Yazının sonunda, belki merak eden olur ve araştırılır diye onun yazdığı gazete, dergi ve kitaplarının bilebildiğim kadarının adlarını vermek istiyorum:
Gazeteler: Bizim Anadolu, Hergün, Orta Doğu, Tercüman. Dergiler: Millî Hareket, Bozkurt, Büyük Türkiye, Devlet, Hisar, Töre, Türk Dili, Türk Edebiyatı, Türk Yurdu.
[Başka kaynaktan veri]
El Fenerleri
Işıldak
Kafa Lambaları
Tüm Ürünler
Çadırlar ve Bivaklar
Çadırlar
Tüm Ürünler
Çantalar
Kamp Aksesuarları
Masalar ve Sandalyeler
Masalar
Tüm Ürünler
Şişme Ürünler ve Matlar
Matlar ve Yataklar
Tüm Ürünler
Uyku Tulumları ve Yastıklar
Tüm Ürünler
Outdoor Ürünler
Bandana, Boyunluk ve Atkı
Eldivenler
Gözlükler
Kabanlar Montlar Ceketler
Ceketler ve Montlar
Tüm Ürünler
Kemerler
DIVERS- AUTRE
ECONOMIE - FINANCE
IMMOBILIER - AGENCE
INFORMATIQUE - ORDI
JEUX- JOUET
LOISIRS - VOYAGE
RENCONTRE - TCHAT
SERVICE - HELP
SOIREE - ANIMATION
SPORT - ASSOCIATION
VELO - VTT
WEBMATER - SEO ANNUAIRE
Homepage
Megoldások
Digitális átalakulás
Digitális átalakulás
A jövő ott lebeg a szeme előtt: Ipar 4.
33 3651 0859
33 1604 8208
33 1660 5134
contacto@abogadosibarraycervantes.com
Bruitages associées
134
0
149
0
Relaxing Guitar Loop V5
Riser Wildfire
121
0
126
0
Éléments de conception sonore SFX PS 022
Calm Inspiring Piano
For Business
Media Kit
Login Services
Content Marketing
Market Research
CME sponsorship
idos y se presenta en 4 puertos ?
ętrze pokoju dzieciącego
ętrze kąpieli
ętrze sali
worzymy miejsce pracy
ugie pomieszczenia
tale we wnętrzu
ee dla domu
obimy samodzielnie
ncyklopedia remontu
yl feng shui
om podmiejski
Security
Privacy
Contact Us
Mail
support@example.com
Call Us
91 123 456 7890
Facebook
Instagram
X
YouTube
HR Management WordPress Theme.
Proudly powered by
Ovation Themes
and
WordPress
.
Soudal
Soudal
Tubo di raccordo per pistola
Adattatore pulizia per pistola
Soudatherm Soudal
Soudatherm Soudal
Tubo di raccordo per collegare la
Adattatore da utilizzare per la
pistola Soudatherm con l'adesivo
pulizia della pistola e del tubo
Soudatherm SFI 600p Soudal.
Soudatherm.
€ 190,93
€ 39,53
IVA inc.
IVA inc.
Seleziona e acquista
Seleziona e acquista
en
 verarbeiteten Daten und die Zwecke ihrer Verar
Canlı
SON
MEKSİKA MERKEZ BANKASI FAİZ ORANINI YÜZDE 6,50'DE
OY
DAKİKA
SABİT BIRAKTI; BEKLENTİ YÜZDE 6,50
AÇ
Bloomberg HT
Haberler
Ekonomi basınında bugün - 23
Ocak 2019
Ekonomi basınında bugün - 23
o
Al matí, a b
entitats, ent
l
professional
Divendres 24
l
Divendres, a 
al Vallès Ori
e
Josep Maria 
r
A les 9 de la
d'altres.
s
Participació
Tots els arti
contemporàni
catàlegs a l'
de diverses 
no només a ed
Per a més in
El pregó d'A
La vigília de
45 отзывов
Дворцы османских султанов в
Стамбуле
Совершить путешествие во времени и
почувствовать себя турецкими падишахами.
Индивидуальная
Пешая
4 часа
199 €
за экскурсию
Kitapları: Bilimsel olanlar: Lehçetü’l-Hakâyık, Kutb’un Hüsrev ü Şirin’i ve Dil Hususiyetleri, Türk Dilinde Edatlar, Fuzulî, Türk Dilinde Fiiller, Karahanlı Türkçesi Grameri, Harezm Türkçesi Grameri, Türk Edebiyatında Tahliller ve adını hatırlayamadığım fetihle ilgili küçük bir kitap. Düşünce ve mücadele kitapları: Türkçenin Karanlık Günleri, Türkiye’nin Çıkmazları, Milliyetçi Eğitim Sistemi, Milliyetçilik-Ülkücülük-Aydınlar. Ve bir hikâye kitabı: Yeni Bir Dünya.
Bu yazıyı hazırlarken bazı tarihleri hatırlamama yardım eden Hacıeminoğlu’nun dostu ve arkadaşı Prof. Dr. Necmettin Sefercioğlu’nun, Hacıeminoğlu ile ilgili bir makalesi şöyle bitiyor: “Özü sözü bir, sevecen, Türklük ve Türkçülük konularında duyarlı ve mücadeleci bir ülkücü olan Hacıeminoğlu’nun, unutulmaması gereken bir toplum önderi olduğu düşüncesindeyim.” Bu sözlere katılıyorum ve Necmettin beyin daha da fazla övgüye lâyık olduğunu düşünüyorum. Zor zamanların böyle kahramanlarını vefakâr Türk milleti unutmaz. Allahın rahmeti üzerine olsun.